Cars do all the time, its
Cars do all the time, its called over heating lol
I would imagine that the tunnels normally maintain a certain tempature even in hot weather but that is affected when it does not dip below 75 for X number of days in a row. I feel the same thing in my walls after an extended heat spell, when the walls are as hot as the air thats when you know its been hot. So if the tunnels dont cool off the trains never get a chance either.
In the misery loves company
In the misery loves company department, below is a link to all of the WMATA (Washington) subway delays and failures for August 4, its not just an MBTA thing to have high failure rates in high temps.
http://www.wmata.com/rail/disruption_reports/viewP...
Quick, someone call the mayor of Newton
...and ask him about all those 'capital improvements'.
Yesterday evening, I was on the E line outbound and the driver stopped the trolley, opened the doors, got out, pushed a button that said "LEFT", got back in, closed the doors, and started the train up again.
Summer in the subway
This is one of my pet peeves.
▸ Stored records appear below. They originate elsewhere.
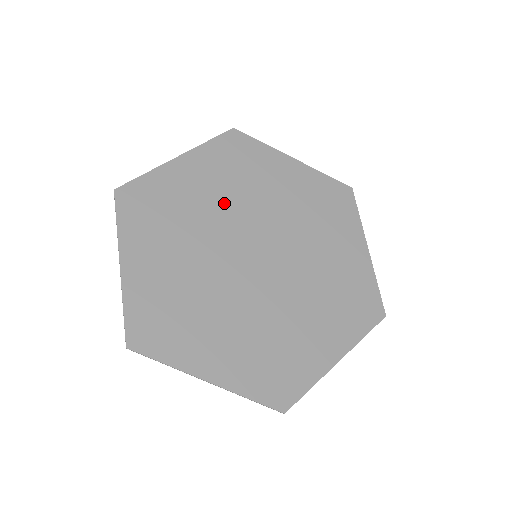
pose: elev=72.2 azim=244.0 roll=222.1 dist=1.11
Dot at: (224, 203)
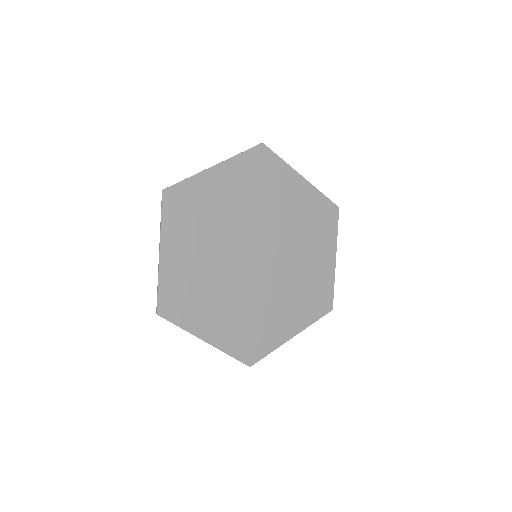
Dot at: (242, 211)
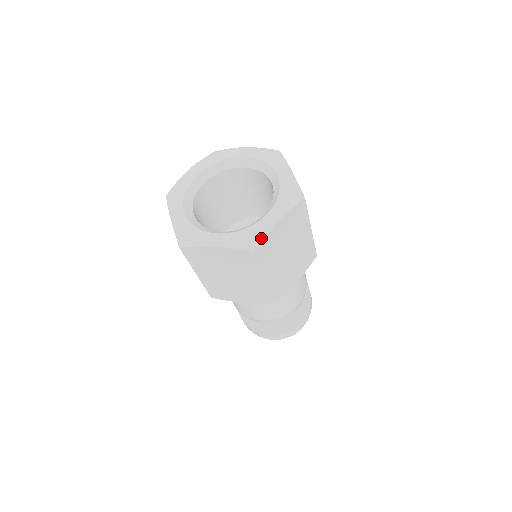
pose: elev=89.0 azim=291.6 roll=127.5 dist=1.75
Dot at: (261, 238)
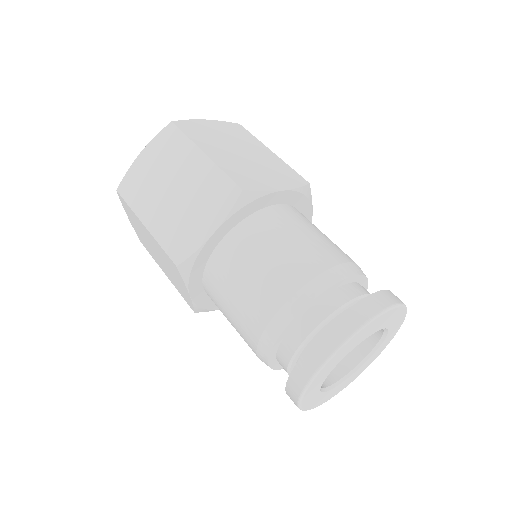
Dot at: (182, 121)
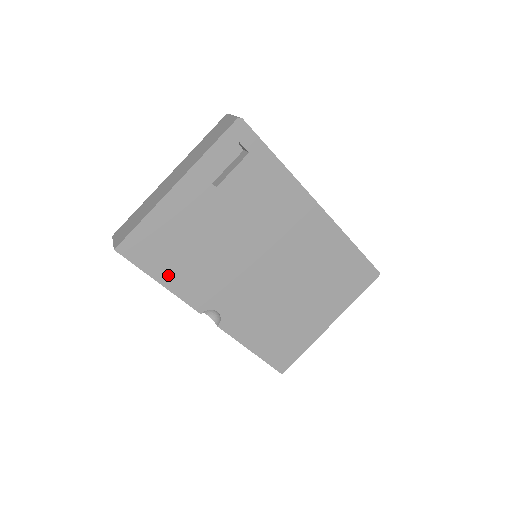
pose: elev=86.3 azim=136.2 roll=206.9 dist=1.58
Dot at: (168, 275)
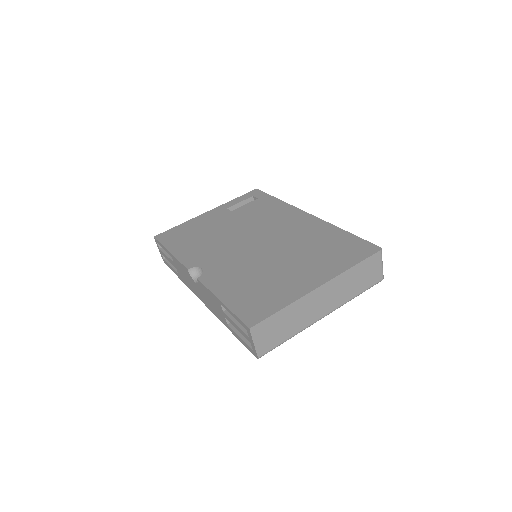
Dot at: (178, 248)
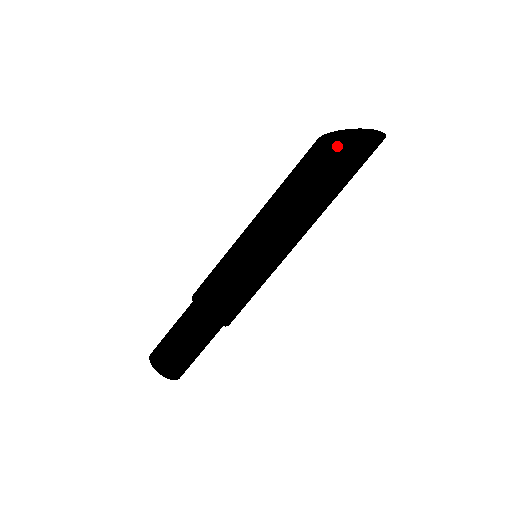
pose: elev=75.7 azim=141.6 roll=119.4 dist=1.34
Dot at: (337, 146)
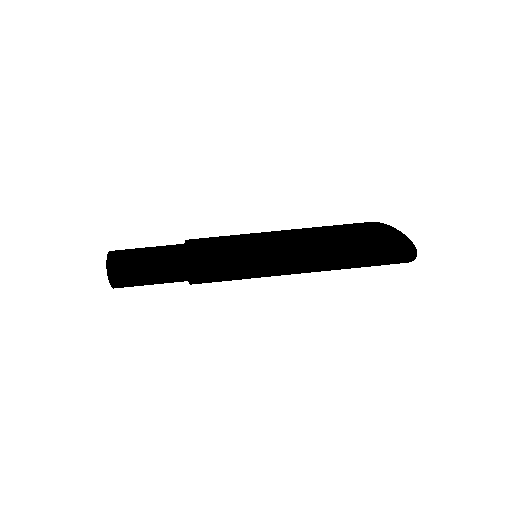
Dot at: occluded
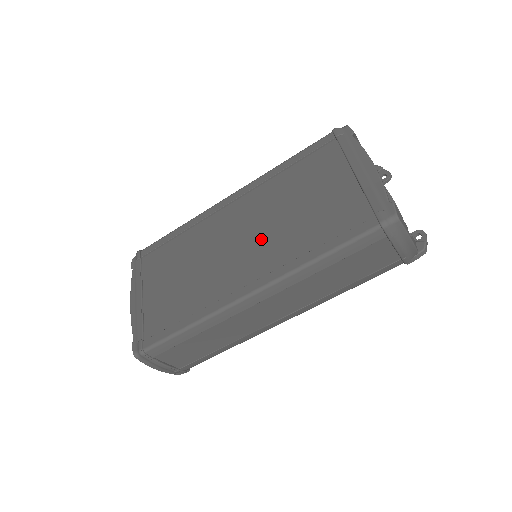
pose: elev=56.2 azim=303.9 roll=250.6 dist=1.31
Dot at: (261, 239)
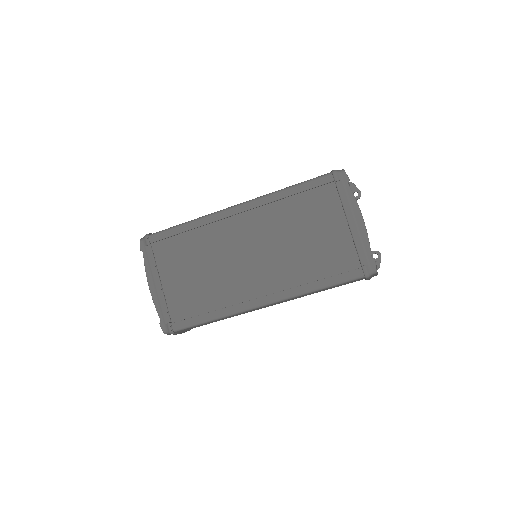
Dot at: (270, 259)
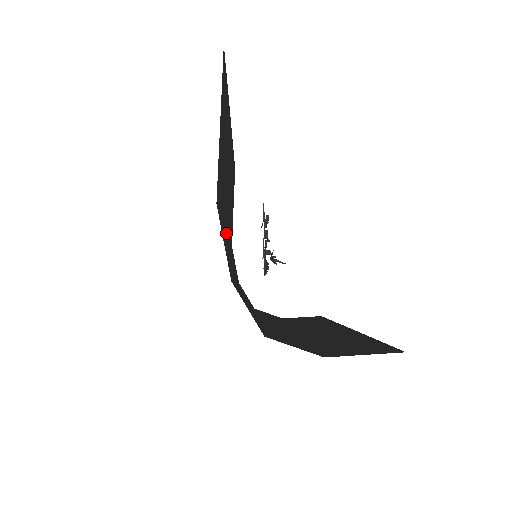
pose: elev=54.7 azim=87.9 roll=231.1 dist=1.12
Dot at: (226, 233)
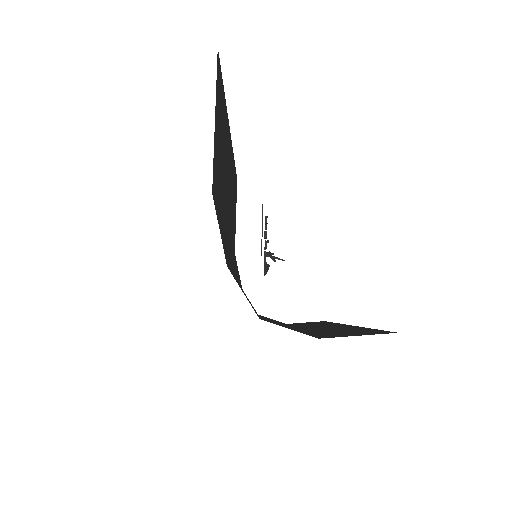
Dot at: (226, 232)
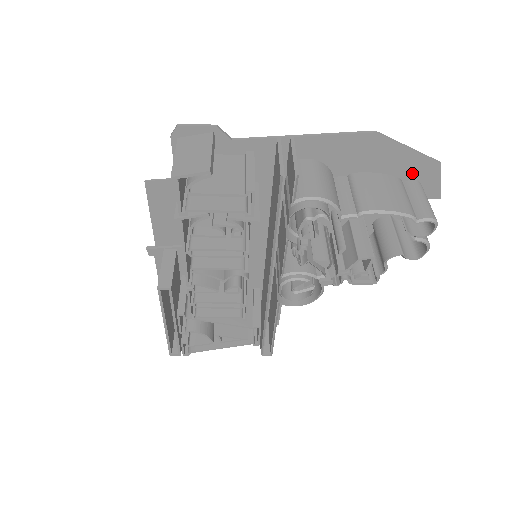
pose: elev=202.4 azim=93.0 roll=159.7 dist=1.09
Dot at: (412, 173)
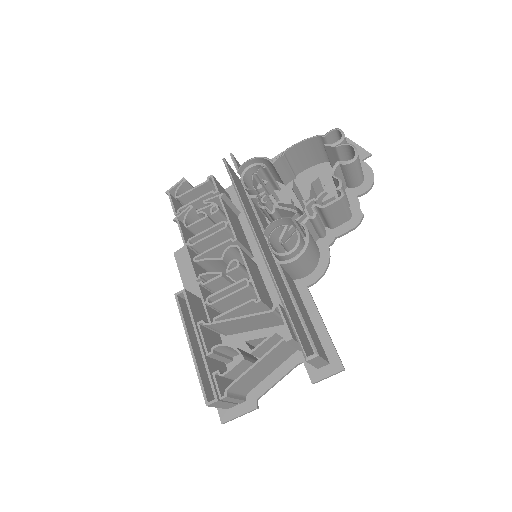
Dot at: occluded
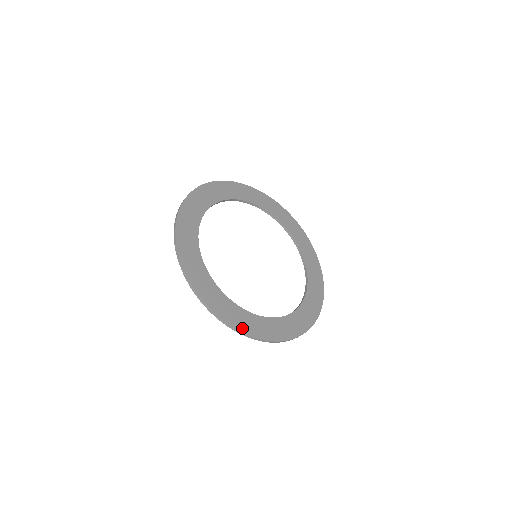
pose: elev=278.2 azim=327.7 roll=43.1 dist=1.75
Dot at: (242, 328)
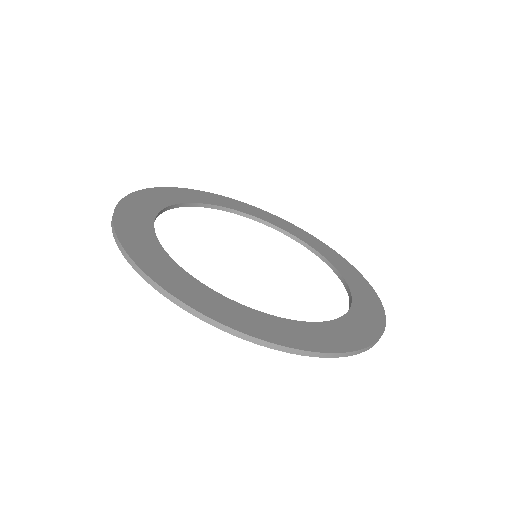
Dot at: (322, 347)
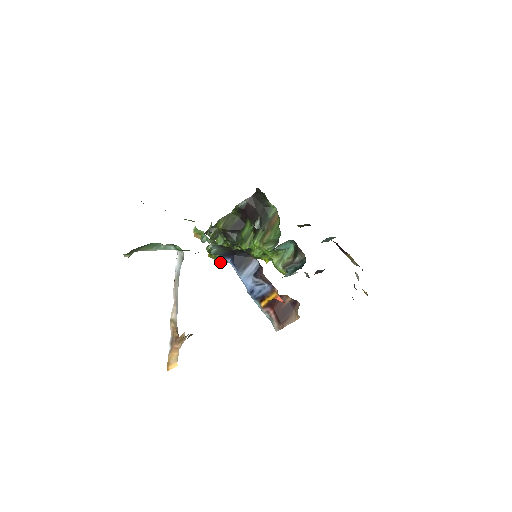
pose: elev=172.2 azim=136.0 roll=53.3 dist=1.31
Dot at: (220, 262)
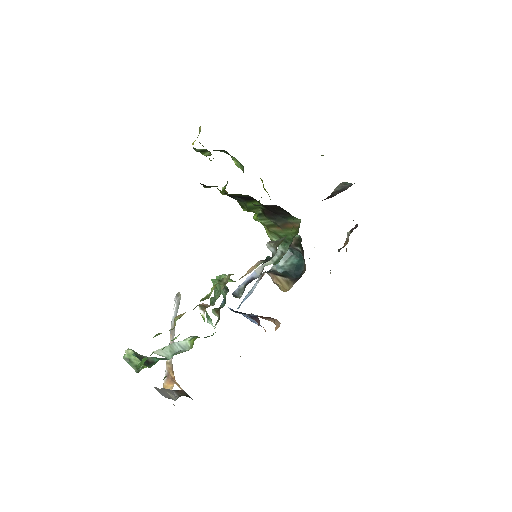
Dot at: occluded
The short sightedness of running air conditioned trains in tunnels. They dump the heat back into the naturally cool tunnels, heating up the whole subway and make cooling progressively harder for each successive train. I never understood why they just didn't cool the tunnels with massive - but ultimately cheaper - fixed systemic AC that dumps heat above ground, and just VENT the trains with the cool, dry, tunnel air.
It will never happen in this economic climate (no pun intended). But I'm curious if any mass transit system does this - or at least researched this approach?
European subways do not have
European subways do not have A/C (well, Lausanne does).
That doesnt mean theyre cool though.
I am not up on the prices
I am not up on the prices but I can see that happening. It would be nice because then the stations themselves would be cool as well.
My only concerns are that we would then want to install rotating doors at the mouths of all stations as to not lose the cold air through the open doors many of the stations have. Also once we seal the system and install a massive central air system does that not open up the MBTA system to a massive terrorist strike where all they have to do is insert the biological/chemical weapon in the central air system and let it spread across the 4 train branches during rush hour? Currently there is no central system in place so this is not feasible but in a central system it would be easy with the infiltration of just a handful of MBTA employees.
Since 1/2 the tunnels have
Since 1/2 the tunnels have leaking raw sewerage, this isn't an option.
Isn't it nice what 30 years of politics can do? Remember folks, as everything around you crumbles, taxes are evil and the gov can't do anything right.
that mentality has poisoned the electorate, and demonizing taxes made the latter more true then ever.